◆ **Written exercise 1**: Copy the stretch from "Using Aspose Words" through "collector returns null." in the Aspose Words forum post below, word for word.

◆ **Document extract**:
>> BEGIN
Show Hidden Text & Get (x, y) Position of Paragraphs in Word Document | Avoid Java Null Pointer Exception

Using Aspose Words (Java v21.4). Reproduced on MacOS and Linux.

I’ve created a test case which simulates what our code is doing (I can’t share our actual code). We’re calling getRectangle() on the layout enumerator in order to get the bounding box and page index information for each line of text. This works for most of the documents we process, but we see 2 problems:

  • For some documents we see a NullPointerException when calling getRectangle().
  • For some documents calling getEntity() on the layout collector returns null.

Attaching a Word doc which demonstrates both issues LayoutEnumeratorNPE.docx (15.2 KB). Example code to trigger the problem is below:

        // For each paragraph print the span bounding box
        NodeCollection<Paragraph> paras = doc.getChildNodes(NodeType.PARAGRAPH, true);
        for (Paragraph para : paras) {
          Object layoutEntity = layoutCollector.getEntity(para);
          if (layoutEntity == null) {
            System.out.println("Unable to get layout entity for " + para);
            continue;
          }

          layoutEnumerator.setCurrent(layoutEntity);
          layoutEnumerator.moveParent();

          // For each line in the paragraph...
>> END
◆ **Supplied information**:
>> BEGIN
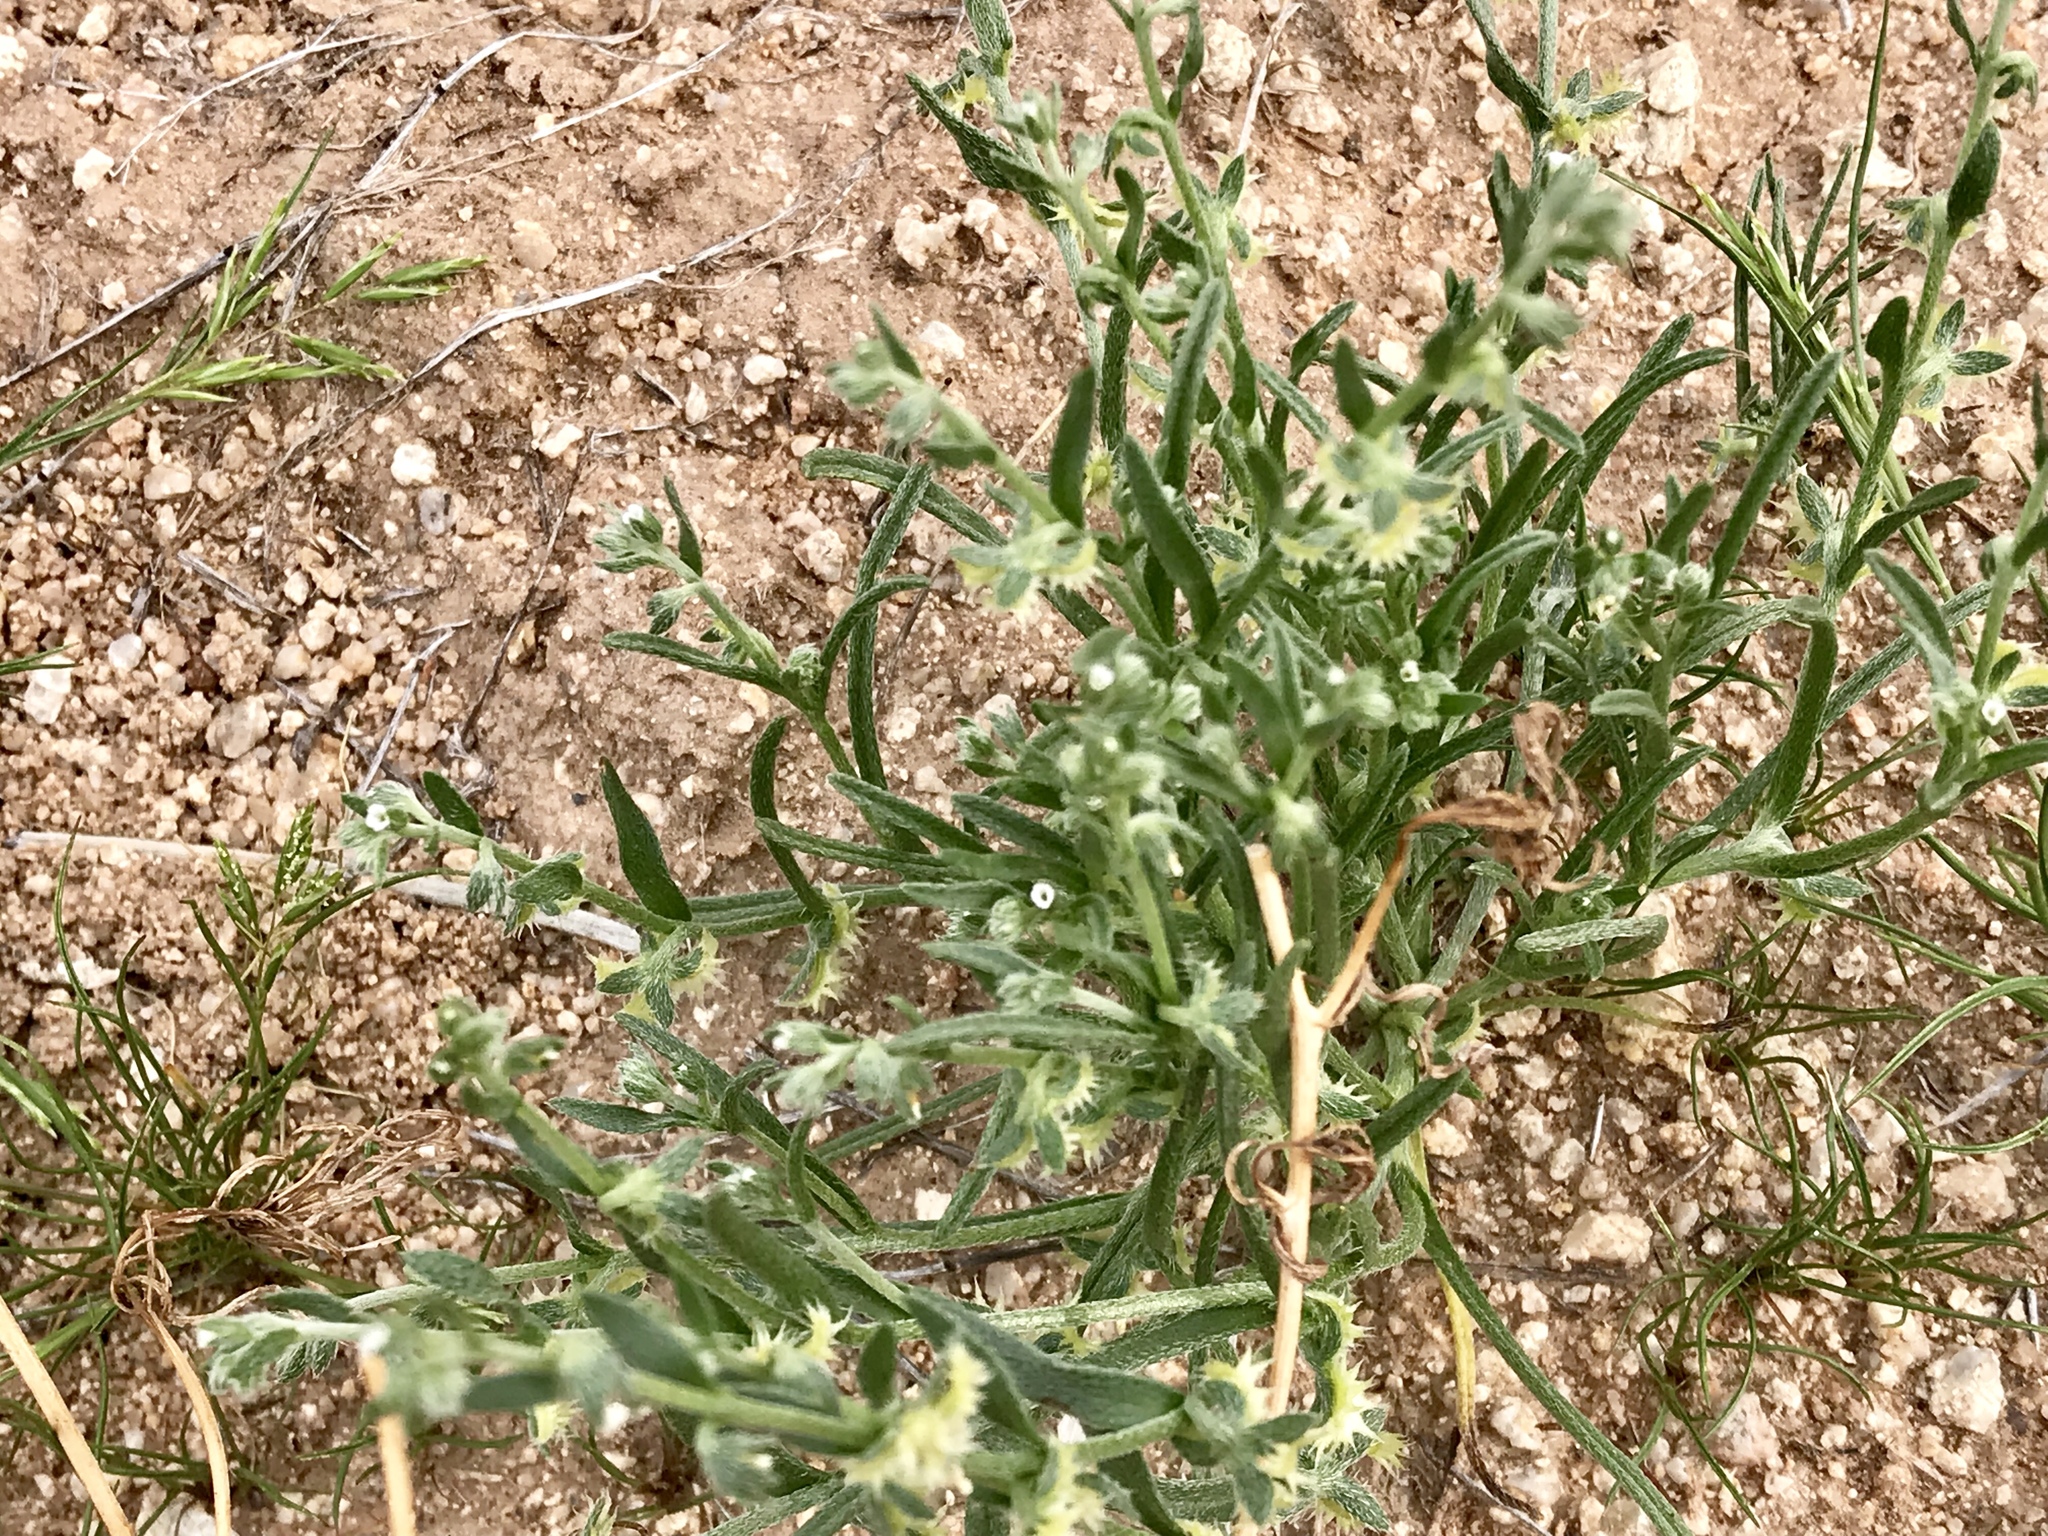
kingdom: Plantae
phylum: Tracheophyta
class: Magnoliopsida
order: Boraginales
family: Boraginaceae
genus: Pectocarya
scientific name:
>> END
◆ **Written exercise 2**: Write out the records about living things above again, with "scientific name" replaced by "species" and everything else unchanged. Leave the pictures out of your answer.

◆ **Correct output 1**:
Using Aspose Words (Java v21.4). Reproduced on MacOS and Linux.

I’ve created a test case which simulates what our code is doing (I can’t share our actual code). We’re calling getRectangle() on the layout enumerator in order to get the bounding box and page index information for each line of text. This works for most of the documents we process, but we see 2 problems:

  • For some documents we see a NullPointerException when calling getRectangle().
  • For some documents calling getEntity() on the layout collector returns null.

◆ **Correct output 2**:
kingdom: Plantae
phylum: Tracheophyta
class: Magnoliopsida
order: Boraginales
family: Boraginaceae
genus: Pectocarya
species:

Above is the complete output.